Im Jahr 2015 verbesserten sich meine Chinesischkenntnisse weiter und ich beschloss, erneut nach China zu reisen – diesmal für einen zweiwöchigen Urlaub gemeinsam mit meinem Mann. Anfangs machte mich die Verständigung auf Chinesisch noch etwas nervös, doch glücklicherweise verlief alles reibungslos. Die Tatsache, dass ich – eine alte, ergraute Dame – Chinesisch sprach, überraschte die Einheimischen sehr und stärkte mein Selbstvertrauen hinsichtlich der Kommunikation auf Chinesisch. Die dritte Phase begann im Jahr 2017, als ich nach China zurückkehrte und mich fast wie zu Hause fühlte. Meinem damaligen Chinesischlehrer Jing Wei stand ich sehr nahe, beinahe als wäre er mein eigener Sohn. Also fuhren mein Mann und ich nach Shanghai, um Jing Weis Eltern zu besuchen. Sie nahmen uns einige Tage lang sehr herzlich auf – eine unvergessliche Zeit. Später sollte meinem Mann und mir die Ehre zuteilwerden, Trauzeugen bei Jing Weis Hochzeit in Frankreich zu sein, und ich hielt sogar eine Rede auf Chinesisch. Im Jahr 2018 wurde mein Chinesischkurs für Fortgeschrittene an der Universität Oxford unerwarteterweise abgesagt. Glücklicherweise wusste ich, dass das Konfuzius-Institut weltweit für seinen Chinesischunterricht bekannt ist. Auf der Website des Konfuzius-Instituts fand ich zu meiner großen Überraschung heraus, dass die Oxford Brookes University über ein Konfuzius-Institut verfügt, das Chinesischkurse für alle Niveaustufen anbietet sowie ein Sprachcafé, Kalligrafiekurse und ein vielfältiges Kulturveranstaltungsprogramm.


Seitdem bin ich zum größten Fan des Konfuzius-Instituts geworden. Selbst während der Pandemie habe ich weiterhin an den Online-Kursen des Instituts teilgenommen und kam in den Genuss kostenloser Taiji -Chi-Stunden. Auch außerhalb des Unterrichts habe ich Freundschaften mit den Lehrenden des Konfuzius-Instituts geschlossen und sie oft zu mir nach Hause eingeladen. Mit zunehmendem Alter ist die Sehnsucht aus der Ferne nach den chinesischen Bräuchen und Traditionen zur vierten Phase geworden. Zurzeit bedauere ich sehr, dass wir aufgrund der gesundheitlichen Verfassung meines Mannes nicht mehr nach China reisen können. Um mir meine Langeweile zu vertreiben, sehe ich mir oft chinesische Fernsehserien im Internet an. Das hilft mir nicht nur, mehr über China zu erfahren, sondern auch, meine Chinesischkenntnisse zu verbessern. Ein weiterer freudestiftender Zeitvertreib ist das Studium von Tang-Gedichten. Ich versuche auch, meine eigene Inspiration in klassische Dichtung umzusetzen, die ich dann mit meinen Lehrern und Lehrerinnen teile. In den letzten zwei Jahren konnte ich nicht widerstehen, den Stift auf das Papier zu setzen, um über mein Leben zu berichten. Meine Autobiografie, „Erinnerungen mit einer Katze“, spiegelt die Höhen und Tiefen des Lebens wider. Während des Schreibprozesses hat sich die Verbindung zu meinen Lehrer:innen am Konfuzius-Institut weiterhin vertieft.
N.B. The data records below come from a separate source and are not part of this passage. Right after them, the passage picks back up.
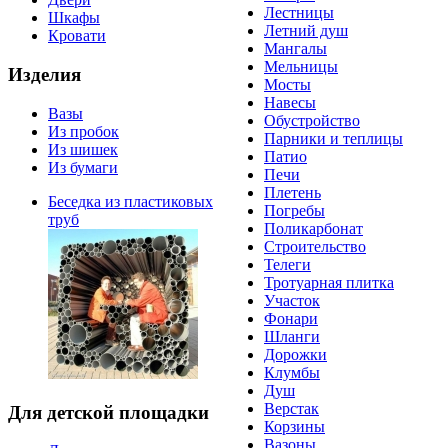
Лестницы
Шкафы
Летний душ
Кровати
Мангалы
Мельницы
Изделия
Мосты
Навесы
Вазы
Обустройство
Из пробок
Парники и теплицы
Из шишек
Патио
Из бумаги
Печи
Плетень
Беседка из пластиковых
Погребы
труб
Поликарбонат
Строительство
Телеги
Тротуарная плитка
Участок
Фонари
Шланги
Дорожки
Клумбы
Душ
Верстак
Для детской площадки
Корзины
Вазоны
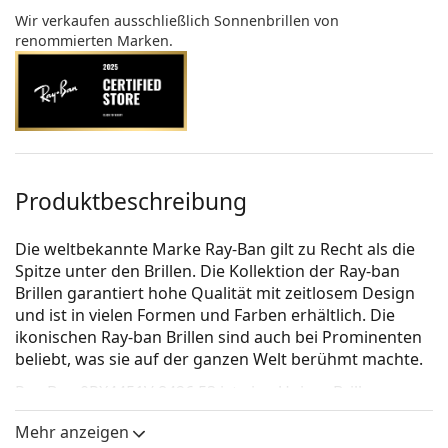
Wir verkaufen ausschließlich Sonnenbrillen von
renommierten Marken.
Produktbeschreibung
Die weltbekannte Marke Ray-Ban gilt zu Recht als die
Spitze unter den Brillen. Die Kollektion der Ray-ban
Brillen garantiert hohe Qualität mit zeitlosem Design
und ist in vielen Formen und Farben erhältlich. Die
ikonischen Ray-ban Brillen sind auch bei Prominenten
beliebt, was sie auf der ganzen Welt berühmt machte.
Ray-Ban 0RX4451V 8426 53
ist eine Unisex Brille.
Schauen Sie sich mit der virtuellen Anprobefunktion
Mehr anzeigen
von Lentiamo an, wie Sie in dieser Brille aussehen.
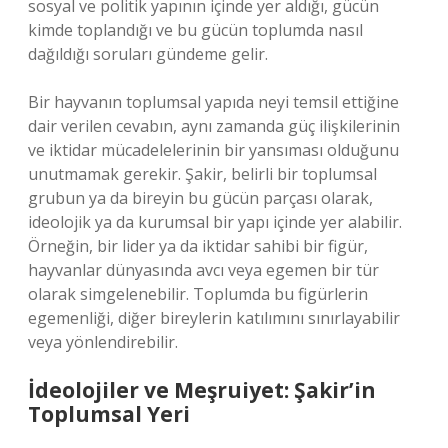
sosyal ve politik yapının içinde yer aldığı, gücün
kimde toplandığı ve bu gücün toplumda nasıl
dağıldığı soruları gündeme gelir.
Bir hayvanın toplumsal yapıda neyi temsil ettiğine
dair verilen cevabın, aynı zamanda güç ilişkilerinin
ve iktidar mücadelelerinin bir yansıması olduğunu
unutmamak gerekir. Şakir, belirli bir toplumsal
grubun ya da bireyin bu gücün parçası olarak,
ideolojik ya da kurumsal bir yapı içinde yer alabilir.
Örneğin, bir lider ya da iktidar sahibi bir figür,
hayvanlar dünyasında avcı veya egemen bir tür
olarak simgelenebilir. Toplumda bu figürlerin
egemenliği, diğer bireylerin katılımını sınırlayabilir
veya yönlendirebilir.
İdeolojiler ve Meşruiyet: Şakir’in
Toplumsal Yeri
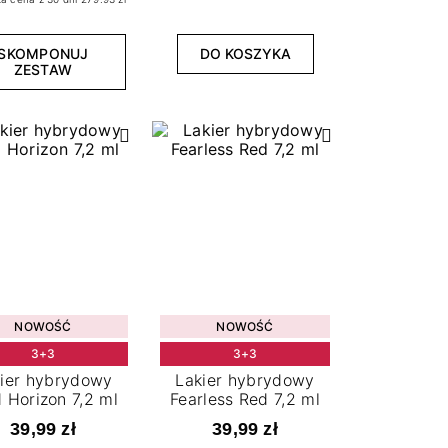
SKOMPONUJ
DO KOSZYKA
ZESTAW
NOWOŚĆ
NOWOŚĆ
3+3
3+3
ier hybrydowy
Lakier hybrydowy
 Horizon 7,2 ml
Fearless Red 7,2 ml
39,99 zł
39,99 zł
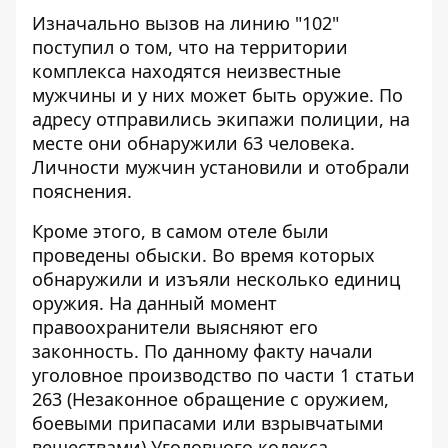
Изначально вызов на линию "102"
поступил о том, что на территории
комплекса находятся неизвестные
мужчины и у них может быть оружие. По
адресу отправились экипажи полиции, на
месте они обнаружили 63 человека.
Личности мужчин установили и отобрали
пояснения.
Кроме этого, в самом отеле были
проведены обыски. Во время которых
обнаружили и изъяли несколько единиц
оружия. На данный момент
правоохранители выясняют его
законность. По данному факту начали
уголовное производство по части 1 статьи
263 (Незаконное обращение с оружием,
боевыми припасами или взрывчатыми
веществами) Уголовного кодекса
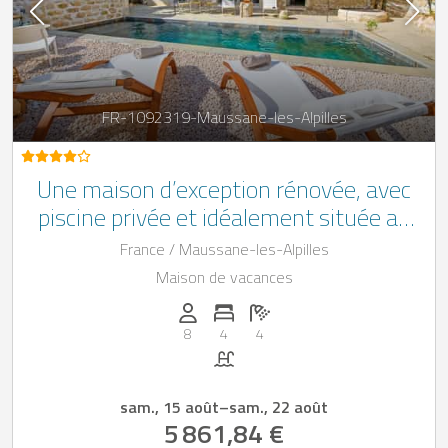
FR-1092319-Maussane-les-Alpilles
Une maison d’exception rénovée, avec
piscine privée et idéalement située au
cœur d’un village provençal authentique
France / Maussane-les-Alpilles
Maison de vacances
Personnes (max): 8
Nombre de chambres: 4
Nombre de salles de bain: 4
8
4
4
Piscine
sam., 15 août
–
sam., 22 août
5 861,84 €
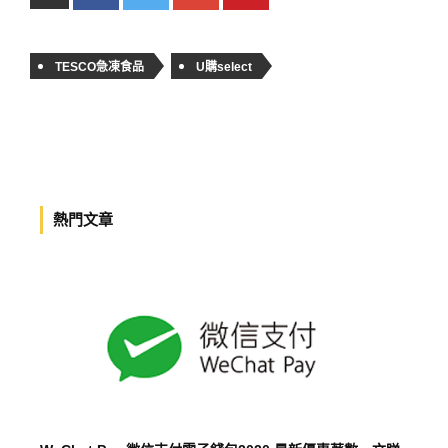
TESCO急凍食品
U購select
熱門文章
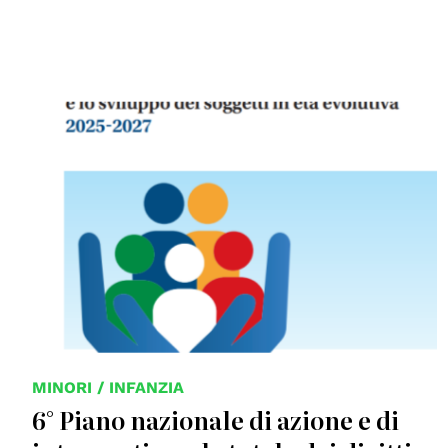
© Presidenza del Consiglio dei ministri - Dipartimento
per le politiche della famiglia
MINORI / INFANZIA
6° Piano nazionale di azione e di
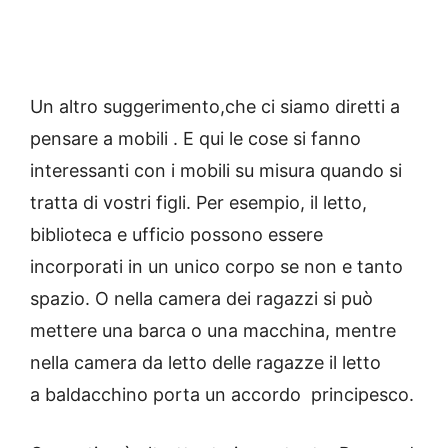
Un altro suggerimento,che ci siamo diretti a
pensare a
mobili
.
E qui le cose si fanno
interessanti con i mobili su misura quando si
tratta di vostri figli.
Per esempio, il letto,
biblioteca e ufficio possono essere
incorporati in un unico corpo se non e tanto
spazio.
O nella camera dei ragazzi si può
mettere una barca o una macchina, mentre
nella camera da letto delle ragazze il letto
a
baldacchino
porta un accordo principesco.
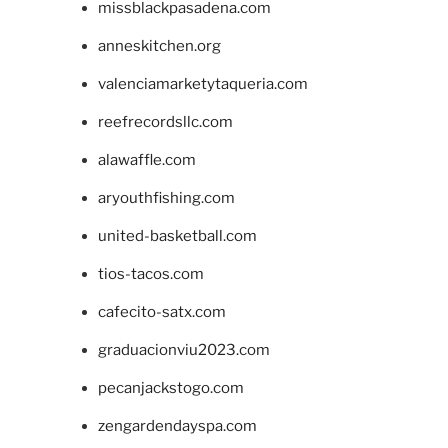
missblackpasadena.com
anneskitchen.org
valenciamarketytaqueria.com
reefrecordsllc.com
alawaffle.com
aryouthfishing.com
united-basketball.com
tios-tacos.com
cafecito-satx.com
graduacionviu2023.com
pecanjackstogo.com
zengardendayspa.com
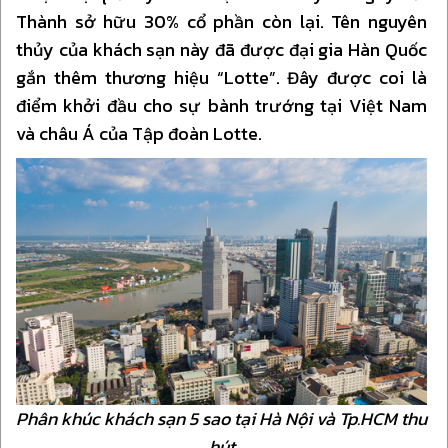
Thành sở hữu 30% cổ phần còn lại. Tên nguyên
thủy của khách sạn này đã được đại gia Hàn Quốc
gắn thêm thương hiệu “Lotte”. Đây được coi là
điểm khởi đầu cho sự bành trướng tại Việt Nam
và châu Á của Tập đoàn Lotte.
Phân khúc khách sạn 5 sao tại Hà Nội và Tp.HCM thu
hút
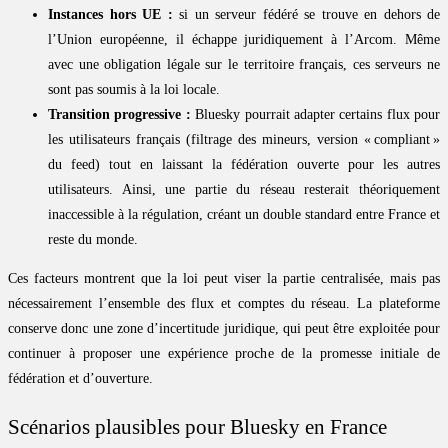
Instances hors UE :
si un serveur fédéré se trouve en dehors de
l’Union européenne, il échappe juridiquement à l’Arcom. Même
avec une obligation légale sur le territoire français, ces serveurs ne
sont pas soumis à la loi locale.
Transition progressive :
Bluesky pourrait adapter certains flux pour
les utilisateurs français (filtrage des mineurs, version « compliant »
du feed) tout en laissant la fédération ouverte pour les autres
utilisateurs. Ainsi, une partie du réseau resterait théoriquement
inaccessible à la régulation, créant un double standard entre France et
reste du monde.
Ces facteurs montrent que la loi peut viser la partie centralisée, mais pas
nécessairement l’ensemble des flux et comptes du réseau. La plateforme
conserve donc une zone d’incertitude juridique, qui peut être exploitée pour
continuer à proposer une expérience proche de la promesse initiale de
fédération et d’ouverture.
Scénarios plausibles pour Bluesky en France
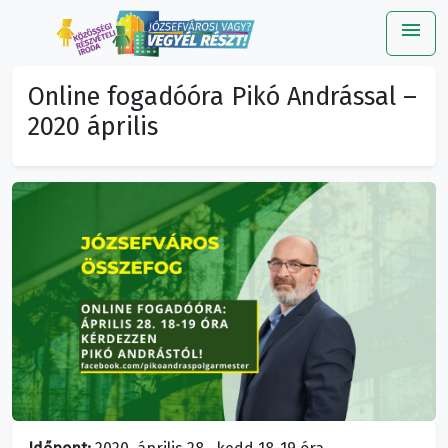
menu
Me
Online fogadóóra Pikó Andrással –
2020 április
Vielleicht fragen Sie sich, warum ich hier über meine Beziehung zu China schreibe? Weil mir bewusst ist, dass ich dem Altern nicht entkommen kann, aber doch noch genug Zeit bleibt, um mein Herz auszuschütten. Meine zwölf Jahre des Chinesischlernens waren von großem Glück und geistiger Bereicherung erfüllt. Wenn meine Erfahrung andere dazu inspirieren könnte, einen neuen Weg einzuschlagen, so hätte ich damit einen kleinen Beitrag geleistet. Vor allem aber möchte ich meine Liebe zur chinesischen Kultur und meine Dankbarkeit gegenüber allen Lehrenden des Konfuzius-Instituts zum Ausdruck bringen, die ihr Bestes getan haben und weiterhin tun, um mich zu inspirieren. Wie Konfuzius im Analekten des Konfuzius, Liren sagte: „Wer inneren Wert hat, bleibt nicht allein; er findet sicher Freunde.“


Auch wenn die Jahre wie im Flug vergehen, freue ich mich darauf, diesen Weg gemeinsam mit Ihnen, meinen Freundinnen und Freunden zu gehen!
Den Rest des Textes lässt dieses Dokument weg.